Creating a Local Yum Repository

This section explains how to set up a local yum repository to install CDH on the machines in your cluster. There are a number of reasons you might want to do this, for example:

  • The computers in your cluster may not have Internet access. You can still use yum to do an installation on those machines by creating a local yum repository.
  • You may want to keep a stable local repository to ensure that any new installations (or re-installations on existing cluster members) use exactly the same bits.
  • Using a local repository may be the most efficient way to distribute the software to the cluster members.

To set up your own internal mirror, follow the steps below. You need an internet connection for the steps that require you to download packages and create the repository itself. You will also need an internet connection in order to download updated RPMs to your local repository.
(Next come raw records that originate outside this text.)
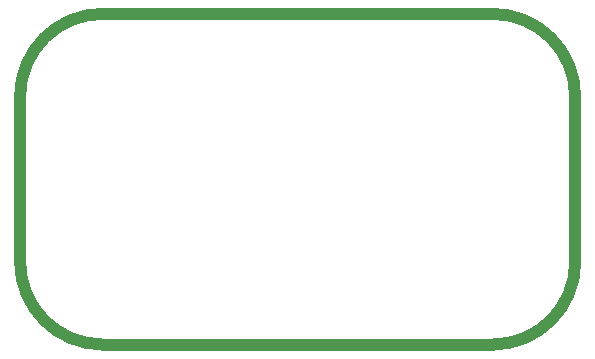
<source format=gbr>
G04 #@! TF.GenerationSoftware,KiCad,Pcbnew,(5.0.1)-4*
G04 #@! TF.CreationDate,2020-12-08T12:23:40+02:00*
G04 #@! TF.ProjectId,Single_transistor_AMP,53696E676C655F7472616E736973746F,1.0*
G04 #@! TF.SameCoordinates,Original*
G04 #@! TF.FileFunction,Profile,NP*
%FSLAX46Y46*%
G04 Gerber Fmt 4.6, Leading zero omitted, Abs format (unit mm)*
G04 Created by KiCad (PCBNEW (5.0.1)-4) date 2020.12.08. 12:23:40*
%MOMM*%
%LPD*%
G01*
G04 APERTURE LIST*
%ADD10C,1.000000*%
G04 APERTURE END LIST*
D10*
X86220000Y-54230000D02*
G75*
G02X93220000Y-47230000I7000000J0D01*
G01*
X86220000Y-68230000D02*
X86220000Y-54230000D01*
X93220000Y-75230000D02*
X126220000Y-75230000D01*
X93220000Y-75230000D02*
G75*
G02X86220000Y-68230000I0J7000000D01*
G01*
X133220000Y-68230000D02*
G75*
G02X126220000Y-75230000I-7000000J0D01*
G01*
X133220000Y-54230000D02*
X133220000Y-68230000D01*
X126220000Y-47230000D02*
X93220000Y-47230000D01*
X126220000Y-47230000D02*
G75*
G02X133220000Y-54230000I0J-7000000D01*
G01*
M02*

</source>
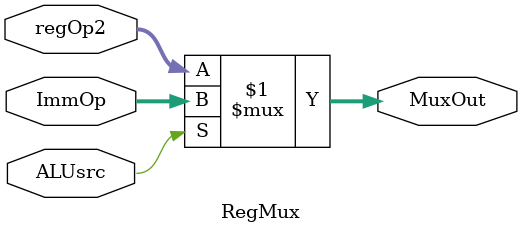
<source format=sv>
module RegMux #(
    parameter DATA_WIDTH = 32
)(
    input logic  [DATA_WIDTH-1:0]   regOp2,
    input logic  [DATA_WIDTH-1:0]   ImmOp,
    input logic                     ALUsrc,
    output logic [DATA_WIDTH-1:0]   MuxOut
);

assign MuxOut = ALUsrc ? ImmOp : regOp2;
endmodule   

</source>
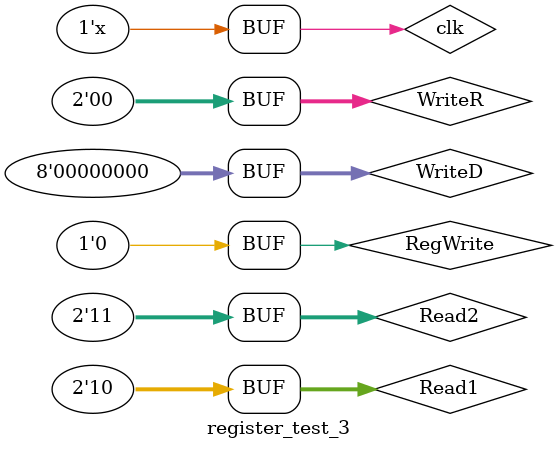
<source format=v>
`timescale 1ns / 1ps


module register_test_3;

	// Inputs
	reg clk;
	reg RegWrite;
	reg [1:0] Read1;
	reg [1:0] Read2;
	reg [1:0] WriteR;
	reg [7:0] WriteD;

	// Outputs
	wire [7:0] ReadD1;
	wire [7:0] ReadD2;

	// Instantiate the Unit Under Test (UUT)
	register uut (
		.clk(clk), 
		.RegWrite(RegWrite), 
		.Read1(Read1), 
		.Read2(Read2), 
		.WriteR(WriteR), 
		.WriteD(WriteD), 
		.ReadD1(ReadD1), 
		.ReadD2(ReadD2)
	);

	always #10 clk = ~clk;
	initial begin
		// Initialize Inputs
		clk = 0;
		RegWrite = 0;
		Read1 = 0;
		Read2 = 0;
		WriteR = 0;
		WriteD = 0;

		// Wait 100 ns for global reset to finish
		#100;
		// Add stimulus here

	   RegWrite = 1;
		Read1 = 0;
		Read2 = 0;
		WriteR = 2'b00;
		WriteD = 8'hAA;
		#100
		
		RegWrite = 1;
		Read1 = 0;
		Read2 = 0;
		WriteR = 2'b01;
		WriteD = 8'hFF;
		#100
		
		RegWrite = 1;
		Read1 = 0;
		Read2 = 0;
		WriteR = 2'b10;
		WriteD = 8'h11;
		#100
		
		RegWrite = 1;
		Read1 = 0;
		Read2 = 0;
		WriteR = 2'b11;
		WriteD = 8'hAB;
		#100
		
		RegWrite = 0;
		Read1 = 2'b00;
		Read2 = 2'b01;
		WriteR = 0;
		WriteD = 0;
		#100
		
		RegWrite = 0;
		Read1 = 2'b10;
		Read2 = 2'b11;
		WriteR = 0;
		WriteD = 0;
		

	end
      
endmodule


</source>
  1. Click the entry in the table below that matches your RHEL or CentOS system, navigate to the repo file for your system and save it in the /etc/yum.repos.d/ directory.

    For OS Version

    Click this Link

    RHEL/CentOS/Oracle 5

    RHEL/CentOS/Oracle 5 link

    RHEL/CentOS/Oracle 6 (64-bit)

    RHEL/CentOS/Oracle 6 link

  2. Install a web server such as apache/lighttpd on the machine which will serve the RPMs. The default configuration should work. HTTP access must be allowed to pass through any firewalls between this server and the internet connection.
  3. On the server with the web server,, install the yum-utils and createrepo RPM packages if they are not already installed. The yum-utils package includes the reposync command, which is required to create the local Yum repository.
    sudo yum install yum-utils createrepo
  4. On the same computer as in the previous steps, download the yum repository into a temporary location. On RHEL/CentOS 6, you can use a command such as:
    reposync -r cloudera-cdh5 

    You can replace with any alpha-numeric string. It will be the name of your local repository, used in the header of the repo file other systems will use to connect to your repository. You can now disconnect your server from the internet.
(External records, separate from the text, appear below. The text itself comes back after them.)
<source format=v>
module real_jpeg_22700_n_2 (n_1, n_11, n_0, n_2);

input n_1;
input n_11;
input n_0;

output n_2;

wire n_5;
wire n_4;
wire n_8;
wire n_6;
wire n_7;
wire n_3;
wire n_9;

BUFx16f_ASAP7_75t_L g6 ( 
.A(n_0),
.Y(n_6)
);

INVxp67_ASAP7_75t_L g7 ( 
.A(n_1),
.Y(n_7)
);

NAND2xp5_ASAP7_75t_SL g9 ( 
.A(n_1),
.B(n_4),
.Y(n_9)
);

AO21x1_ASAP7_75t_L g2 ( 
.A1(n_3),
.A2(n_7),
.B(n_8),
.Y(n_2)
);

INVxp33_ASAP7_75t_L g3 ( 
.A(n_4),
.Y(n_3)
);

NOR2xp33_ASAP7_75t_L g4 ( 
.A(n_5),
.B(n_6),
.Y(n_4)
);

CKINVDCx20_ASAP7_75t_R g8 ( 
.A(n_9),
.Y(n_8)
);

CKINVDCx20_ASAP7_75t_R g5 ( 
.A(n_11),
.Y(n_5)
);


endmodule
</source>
  5. Put all the RPMs into a directory served by your web server, such as /var/www/html/cdh/5/RPMS/noarch/ (or x86_64 or i386 instead of noarch). The directory structure 5/RPMS/noarch is required. Make sure you can remotely access the files in the directory using HTTP, using a URL similar to http://<yourwebserver>/cdh/5/RPMS/).
  6. On your web server, issue the following command from the 5/ subdirectory of your RPM directory:
    createrepo .

    This will create or update the metadata required by the yum command to recognize the directory as a repository. The command creates a new directory called repodata. If necessary, adjust the permissions of files and directories in your entire repository directory to be readable by the web server user.
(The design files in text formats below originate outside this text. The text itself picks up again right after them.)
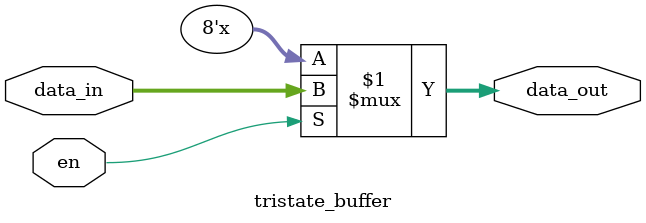
<source format=v>
module tristate_buffer(
    input wire[7:0] data_in,
    input wire en,
    output wire [7:0] data_out
);
assign data_out = (en) ? data_in : {8{1'bz}};

endmodule
</source>
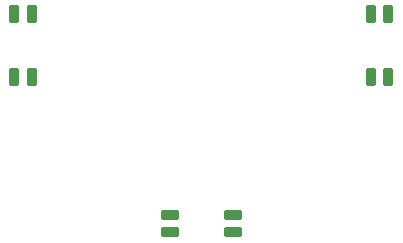
<source format=gbp>
%TF.GenerationSoftware,KiCad,Pcbnew,(6.0.4)*%
%TF.CreationDate,2022-04-07T13:26:34+02:00*%
%TF.ProjectId,Little Big Scroll 1,4c697474-6c65-4204-9269-67205363726f,v1.0*%
%TF.SameCoordinates,Original*%
%TF.FileFunction,Paste,Bot*%
%TF.FilePolarity,Positive*%
%FSLAX46Y46*%
G04 Gerber Fmt 4.6, Leading zero omitted, Abs format (unit mm)*
G04 Created by KiCad (PCBNEW (6.0.4)) date 2022-04-07 13:26:34*
%MOMM*%
%LPD*%
G01*
G04 APERTURE LIST*
G04 Aperture macros list*
%AMRoundRect*
0 Rectangle with rounded corners*
0 $1 Rounding radius*
0 $2 $3 $4 $5 $6 $7 $8 $9 X,Y pos of 4 corners*
0 Add a 4 corners polygon primitive as box body*
4,1,4,$2,$3,$4,$5,$6,$7,$8,$9,$2,$3,0*
0 Add four circle primitives for the rounded corners*
1,1,$1+$1,$2,$3*
1,1,$1+$1,$4,$5*
1,1,$1+$1,$6,$7*
1,1,$1+$1,$8,$9*
0 Add four rect primitives between the rounded corners*
20,1,$1+$1,$2,$3,$4,$5,0*
20,1,$1+$1,$4,$5,$6,$7,0*
20,1,$1+$1,$6,$7,$8,$9,0*
20,1,$1+$1,$8,$9,$2,$3,0*%
G04 Aperture macros list end*
%ADD10RoundRect,0.082000X-0.328000X-0.668000X0.328000X-0.668000X0.328000X0.668000X-0.328000X0.668000X0*%
%ADD11RoundRect,0.082000X-0.668000X0.328000X-0.668000X-0.328000X0.668000X-0.328000X0.668000X0.328000X0*%
%ADD12RoundRect,0.082000X0.328000X0.668000X-0.328000X0.668000X-0.328000X-0.668000X0.328000X-0.668000X0*%
G04 APERTURE END LIST*
D10*
X69447999Y-58056000D03*
X70947999Y-58056000D03*
X70947999Y-63356000D03*
X69447999Y-63356000D03*
D11*
X52468000Y-75035999D03*
X52468000Y-76535999D03*
X57768000Y-76535999D03*
X57768000Y-75035999D03*
D12*
X40788001Y-63356000D03*
X39288001Y-63356000D03*
X39288001Y-58056000D03*
X40788001Y-58056000D03*
M02*

</source>
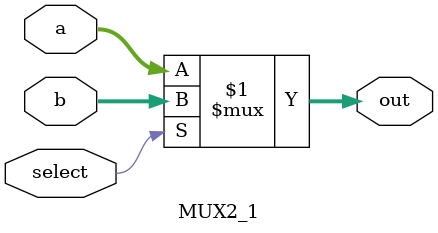
<source format=v>
module MUX2_1 (
    input wire [31:0] a,
    input wire [31:0] b,
    input wire select,
    output wire [31:0] out
);
    assign out = (select) ? b : a;

endmodule 
</source>
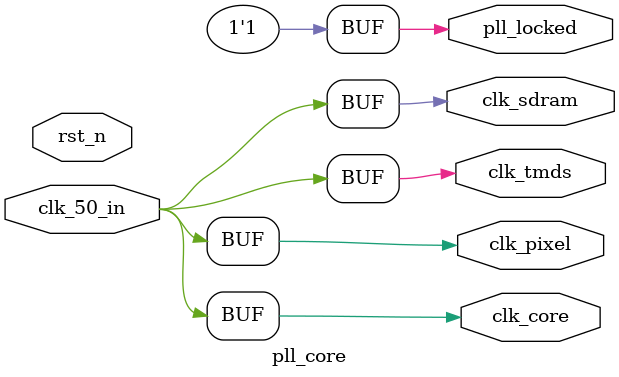
<source format=sv>
`default_nettype none


module pll_core (
    input  wire clk_50_in,      // 50 MHz input clock (from testbench)
    input  wire rst_n,          // Active-low reset (unused in stub)

    output wire clk_core,       // Forwarded from clk_50_in
    output wire clk_pixel,      // Forwarded from clk_50_in
    output wire clk_tmds,       // Forwarded from clk_50_in
    output wire clk_sdram,      // Forwarded from clk_50_in
    output wire pll_locked      // Always locked
);

    // Pass input clock directly to all output clocks.
    // In real hardware these would be at different frequencies and phases;
    // in simulation all domains run synchronously from the same edge.
    assign clk_core   = clk_50_in;
    assign clk_pixel  = clk_50_in;
    assign clk_tmds   = clk_50_in;
    assign clk_sdram  = clk_50_in;
    assign pll_locked = 1'b1;

endmodule

`default_nettype wire

</source>
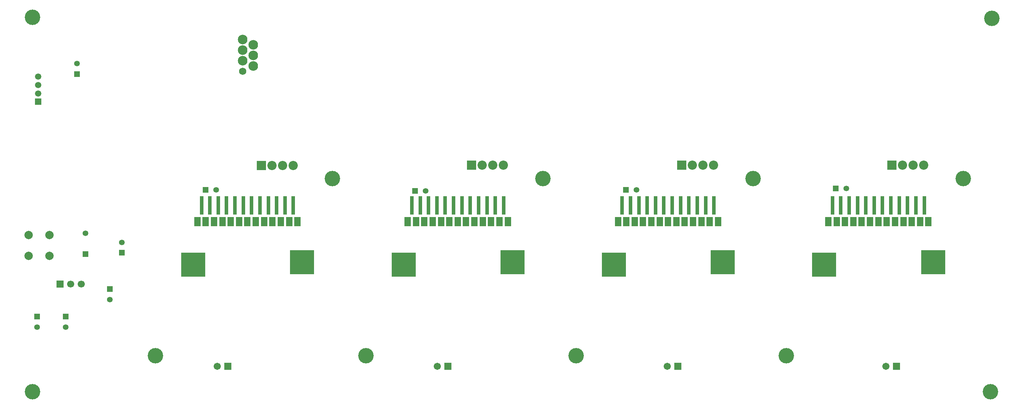
<source format=gbs>
G04*
G04 #@! TF.GenerationSoftware,Altium Limited,Altium Designer,22.1.2 (22)*
G04*
G04 Layer_Color=16711935*
%FSLAX44Y44*%
%MOMM*%
G71*
G04*
G04 #@! TF.SameCoordinates,E8DC7784-5412-4491-ADA6-3D39AB0E1C33*
G04*
G04*
G04 #@! TF.FilePolarity,Negative*
G04*
G01*
G75*
%ADD68C,2.0000*%
%ADD69C,1.3532*%
%ADD70R,1.3532X1.3532*%
%ADD71C,1.7032*%
%ADD72R,1.7032X1.7032*%
%ADD73R,1.3532X1.3532*%
%ADD74R,1.7000X1.7000*%
%ADD75C,1.7000*%
%ADD76C,1.7272*%
%ADD77C,2.3032*%
%ADD78C,1.5032*%
%ADD79R,1.5032X1.5032*%
%ADD80C,3.7032*%
%ADD81R,5.7192X5.7192*%
%ADD82R,1.6032X2.2032*%
%ADD83C,2.2032*%
%ADD84R,2.2032X2.2032*%
%ADD125R,0.8382X4.4032*%
D68*
X23690Y357670D02*
D03*
Y407670D02*
D03*
X73690Y357670D02*
D03*
Y407670D02*
D03*
D69*
X1983770Y519430D02*
D03*
X1480850Y515620D02*
D03*
X473310D02*
D03*
X44450Y186690D02*
D03*
X113030D02*
D03*
X160050Y411480D02*
D03*
X247680Y389890D02*
D03*
X218440Y252730D02*
D03*
X975360Y513080D02*
D03*
X139700Y818750D02*
D03*
D70*
X1958770Y519430D02*
D03*
X1455850Y515620D02*
D03*
X448310D02*
D03*
X950360Y513080D02*
D03*
D71*
X476280Y92710D02*
D03*
X2079020D02*
D03*
X1554510D02*
D03*
X1003330D02*
D03*
D72*
X501680D02*
D03*
X2104420D02*
D03*
X1579910D02*
D03*
X1028730D02*
D03*
D73*
X44450Y211690D02*
D03*
X113030D02*
D03*
X160050Y361480D02*
D03*
X247680Y364890D02*
D03*
X218440Y277730D02*
D03*
X139700Y793750D02*
D03*
D74*
X99060Y289560D02*
D03*
D75*
X124460D02*
D03*
X149860D02*
D03*
D76*
X537210Y800500D02*
D03*
D77*
X562610Y863600D02*
D03*
Y838200D02*
D03*
X537210Y876300D02*
D03*
Y850900D02*
D03*
Y825500D02*
D03*
X562610Y812800D02*
D03*
D78*
X46990Y787080D02*
D03*
Y767080D02*
D03*
Y747080D02*
D03*
D79*
Y727080D02*
D03*
D80*
X2329180Y31750D02*
D03*
X33020D02*
D03*
Y929640D02*
D03*
X2332990Y927100D02*
D03*
X752158Y542386D02*
D03*
X327894Y118122D02*
D03*
X1256258Y542386D02*
D03*
X831993Y118122D02*
D03*
X1760357Y542386D02*
D03*
X1336093Y118122D02*
D03*
X2264456Y542386D02*
D03*
X1840192Y118122D02*
D03*
D81*
X418592Y336420D02*
D03*
X679450Y341960D02*
D03*
X922691Y336420D02*
D03*
X1183549Y341960D02*
D03*
X1426791Y336420D02*
D03*
X1687649Y341960D02*
D03*
X1930890Y336420D02*
D03*
X2191748Y341960D02*
D03*
D82*
X428292Y439420D02*
D03*
X448292D02*
D03*
X468292D02*
D03*
X488292D02*
D03*
X508292D02*
D03*
X528292D02*
D03*
X548292D02*
D03*
X568292D02*
D03*
X588292D02*
D03*
X608292D02*
D03*
X628292D02*
D03*
X648292D02*
D03*
X668292D02*
D03*
X932391D02*
D03*
X952391D02*
D03*
X972391D02*
D03*
X992391D02*
D03*
X1012391D02*
D03*
X1032391D02*
D03*
X1052391D02*
D03*
X1072391D02*
D03*
X1092391D02*
D03*
X1112391D02*
D03*
X1132391D02*
D03*
X1152391D02*
D03*
X1172391D02*
D03*
X1436491D02*
D03*
X1456491D02*
D03*
X1476491D02*
D03*
X1496491D02*
D03*
X1516491D02*
D03*
X1536491D02*
D03*
X1556491D02*
D03*
X1576491D02*
D03*
X1596491D02*
D03*
X1616491D02*
D03*
X1636491D02*
D03*
X1656491D02*
D03*
X1676491D02*
D03*
X1940590D02*
D03*
X1960590D02*
D03*
X1980590D02*
D03*
X2000590D02*
D03*
X2020590D02*
D03*
X2040590D02*
D03*
X2060590D02*
D03*
X2080590D02*
D03*
X2100590D02*
D03*
X2120590D02*
D03*
X2140590D02*
D03*
X2160590D02*
D03*
X2180590D02*
D03*
D83*
X2169670Y574520D02*
D03*
X2144270D02*
D03*
X2118870D02*
D03*
X607060Y574040D02*
D03*
X632460D02*
D03*
X657860D02*
D03*
X1110671Y574520D02*
D03*
X1136071D02*
D03*
X1161471D02*
D03*
X1614771D02*
D03*
X1640171D02*
D03*
X1665571D02*
D03*
D84*
X2093470D02*
D03*
X581660Y574040D02*
D03*
X1085271Y574520D02*
D03*
X1589371D02*
D03*
D125*
X438292Y478420D02*
D03*
X458292D02*
D03*
X478292D02*
D03*
X498292D02*
D03*
X518292D02*
D03*
X538292D02*
D03*
X558292D02*
D03*
X578292D02*
D03*
X598292D02*
D03*
X618292D02*
D03*
X638292D02*
D03*
X658292D02*
D03*
X942391D02*
D03*
X962391D02*
D03*
X982391D02*
D03*
X1002391D02*
D03*
X1022391D02*
D03*
X1042391D02*
D03*
X1062391D02*
D03*
X1082391D02*
D03*
X1102391D02*
D03*
X1122391D02*
D03*
X1142391D02*
D03*
X1162391D02*
D03*
X1446491D02*
D03*
X1466491D02*
D03*
X1486491D02*
D03*
X1506491D02*
D03*
X1526491D02*
D03*
X1546491D02*
D03*
X1566491D02*
D03*
X1586491D02*
D03*
X1606491D02*
D03*
X1626491D02*
D03*
X1646491D02*
D03*
X1666491D02*
D03*
X1950590D02*
D03*
X1970590D02*
D03*
X1990590D02*
D03*
X2010590D02*
D03*
X2030590D02*
D03*
X2050590D02*
D03*
X2070590D02*
D03*
X2090590D02*
D03*
X2110590D02*
D03*
X2130590D02*
D03*
X2150590D02*
D03*
X2170590D02*
D03*
M02*

</source>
  7. Edit the repo file you downloaded in step 1 and replace the line starting with baseurl= or mirrorlist= with baseurl=http://<yourwebserver>/cdh/5/, using the URL from step 5. Save the file back to /etc/yum.repos.d/.
  8. While disconnected from the internet, issue the following commands to install CDH from your local yum repository.

Example:

yum update
yum install hadoop

Once you have confirmed that your internal mirror works, you can distribute this modified repo file to any system which can connect to your repository server. Those systems can now install CDH from your local repository without internet access. Follow the instructions under Installing the Latest CDH 5 Release, starting at Step 2 (you have already done Step 1).